One can only conjecture why this most accomplished of writers for the stage would create so undramatic a work, but there is far too much conjecture about this play as it is. The most well-known of these is that this is in effect an autobiographical play, and that Prosepro was a self-portrait; and that Prospero’s abjuration of his art was, effectively, Shakespeare’s. I don’t know that we should make too much of this. Shakespeare did, after all, go on to work on at least three more plays after The TempestCardenio (now lost), Henry VIII, and The Two Noble Kinsmen: it is true that all three of these were, most likely, collaborations; and it is also true that neither of the two existing plays is touched with Shakespeare’s genius. But the fact that he agreed to work on them at all, and that he made a more than competent job of them, does not suggest to me a writer bored with writing plays. And one must remember also that The Tempest had been preceded immediately by The Winter’s Tale, a work of the most consummate stagecraft. Did Shakespeare change overnight from a man in complete control of dramatic form to a man who was bored with it, and couldn’t be bothered? I doubt it.

And yet, the mystery remains. Why is The Tempest so poor as drama? Why does Shakespeare present the exposition in so long and so tedious a speech? I suppose there are times when one must shrug one’s shoulders and admit that it is impossible even to try to understand what goes on in a mind such as Shakespeare’s.

The work itself, I have noticed, tends to be valued most highly by those who prefer poetry to drama.

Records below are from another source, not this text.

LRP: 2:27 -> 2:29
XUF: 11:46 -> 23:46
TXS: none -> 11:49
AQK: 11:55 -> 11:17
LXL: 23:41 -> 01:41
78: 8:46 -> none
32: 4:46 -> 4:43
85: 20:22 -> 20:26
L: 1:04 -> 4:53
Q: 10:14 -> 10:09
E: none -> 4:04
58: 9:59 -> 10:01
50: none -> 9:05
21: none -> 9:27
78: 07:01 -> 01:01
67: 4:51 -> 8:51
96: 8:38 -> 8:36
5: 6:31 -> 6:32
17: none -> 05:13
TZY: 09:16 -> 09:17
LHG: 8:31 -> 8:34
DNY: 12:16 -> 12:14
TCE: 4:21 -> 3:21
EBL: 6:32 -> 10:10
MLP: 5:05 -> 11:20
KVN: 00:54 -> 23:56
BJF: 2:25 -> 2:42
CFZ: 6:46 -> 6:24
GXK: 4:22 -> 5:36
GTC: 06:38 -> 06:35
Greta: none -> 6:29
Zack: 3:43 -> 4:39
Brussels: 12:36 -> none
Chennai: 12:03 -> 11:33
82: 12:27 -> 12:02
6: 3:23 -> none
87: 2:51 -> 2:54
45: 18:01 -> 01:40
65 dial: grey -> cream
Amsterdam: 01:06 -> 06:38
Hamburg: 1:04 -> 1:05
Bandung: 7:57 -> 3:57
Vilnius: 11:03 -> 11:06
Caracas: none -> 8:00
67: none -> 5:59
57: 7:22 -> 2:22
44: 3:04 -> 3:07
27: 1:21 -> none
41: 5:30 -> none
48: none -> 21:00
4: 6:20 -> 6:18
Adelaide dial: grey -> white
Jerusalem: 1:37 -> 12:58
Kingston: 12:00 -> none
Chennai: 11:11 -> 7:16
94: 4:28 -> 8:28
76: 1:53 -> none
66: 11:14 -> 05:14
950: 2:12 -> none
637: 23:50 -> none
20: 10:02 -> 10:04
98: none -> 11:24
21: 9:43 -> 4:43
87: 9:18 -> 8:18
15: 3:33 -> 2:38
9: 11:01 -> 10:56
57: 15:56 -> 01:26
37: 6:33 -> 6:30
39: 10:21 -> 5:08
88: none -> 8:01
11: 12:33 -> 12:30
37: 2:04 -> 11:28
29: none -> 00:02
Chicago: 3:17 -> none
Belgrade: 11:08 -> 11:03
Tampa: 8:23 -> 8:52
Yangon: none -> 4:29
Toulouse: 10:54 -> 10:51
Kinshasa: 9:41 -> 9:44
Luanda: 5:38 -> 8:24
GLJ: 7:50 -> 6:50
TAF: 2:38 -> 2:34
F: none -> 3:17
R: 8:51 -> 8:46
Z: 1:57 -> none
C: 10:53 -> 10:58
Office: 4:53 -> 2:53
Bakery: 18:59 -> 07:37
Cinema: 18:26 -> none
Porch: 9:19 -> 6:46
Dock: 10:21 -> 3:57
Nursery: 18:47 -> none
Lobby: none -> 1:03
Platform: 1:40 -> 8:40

And as poetry, there is no doubt that this is one of the high water marks of Shakespeare’s career: it is extraordinarily beautiful. But for all that, The Tempest is a play I never could warm to, and this latest reading has, I’m sorry to say, left me, not for the first time, quite unmoved.

It seems in many ways a somewhat bitter play. Alonso is repentant: the apparent loss of his son teaches him humanity. But Antonio and Sebastian remain as evil as ever, and one can’t help wondering whether Prospero’s decision to forgive them was correct. The forgiveness itself seems somewhat less that whole-hearted:

For you, most wicked sir, whom to call brother
Would even infect my mouth, I do forgive
Thy rankest fault; all of them.

Cymbeline had ended on a note of celebration, and The Winter’s Tale with a sense of radiance and serenity, but the mingled chime that ends this last play is not entirely harmonious: Prospero may renounce his art, and every third thought be of his grave, but there seems little sense of joy, or serenity, or even of fulfilment. Mankind may be thought wonderful only by someone such as Miranda, for whom it is all new:

O, wonder!
How many goodly creatures are there here!
How beauteous mankind is! O brave new world,
That has such people in’t!

‘Tis new to thee.

Even the union of the young lovers promises little hope for the future.

The Tempest is usually thought of as Shakespeare’s final artistic testament. I prefer to think of The Winter’s Tale as occupying that position. The Tempest, I am afraid, leaves me, for all its undoubted poetic greatness, as puzzled and as dissatisfied as ever. At least, in dramatic terms.